Exercise brief> Set down each of the following rows word for word, with nothing changed.

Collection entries
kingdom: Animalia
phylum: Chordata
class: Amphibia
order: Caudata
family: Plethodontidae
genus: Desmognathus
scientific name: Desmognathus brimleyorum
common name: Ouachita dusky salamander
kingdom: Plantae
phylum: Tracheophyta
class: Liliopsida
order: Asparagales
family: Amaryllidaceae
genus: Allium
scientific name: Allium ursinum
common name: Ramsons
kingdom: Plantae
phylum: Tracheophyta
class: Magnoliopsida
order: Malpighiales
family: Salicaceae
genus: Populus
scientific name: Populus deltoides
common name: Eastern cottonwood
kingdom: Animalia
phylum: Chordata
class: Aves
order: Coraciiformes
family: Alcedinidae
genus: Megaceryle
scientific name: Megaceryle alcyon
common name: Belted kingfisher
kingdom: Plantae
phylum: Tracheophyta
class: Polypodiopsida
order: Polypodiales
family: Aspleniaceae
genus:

Output of the task>
kingdom: Animalia
phylum: Chordata
class: Amphibia
order: Caudata
family: Plethodontidae
genus: Desmognathus
scientific name: Desmognathus brimleyorum
common name: Ouachita dusky salamander
kingdom: Plantae
phylum: Tracheophyta
class: Liliopsida
order: Asparagales
family: Amaryllidaceae
genus: Allium
scientific name: Allium ursinum
common name: Ramsons
kingdom: Plantae
phylum: Tracheophyta
class: Magnoliopsida
order: Malpighiales
family: Salicaceae
genus: Populus
scientific name: Populus deltoides
common name: Eastern cottonwood
kingdom: Animalia
phylum: Chordata
class: Aves
order: Coraciiformes
family: Alcedinidae
genus: Megaceryle
scientific name: Megaceryle alcyon
common name: Belted kingfisher
kingdom: Plantae
phylum: Tracheophyta
class: Polypodiopsida
order: Polypodiales
family: Aspleniaceae
genus:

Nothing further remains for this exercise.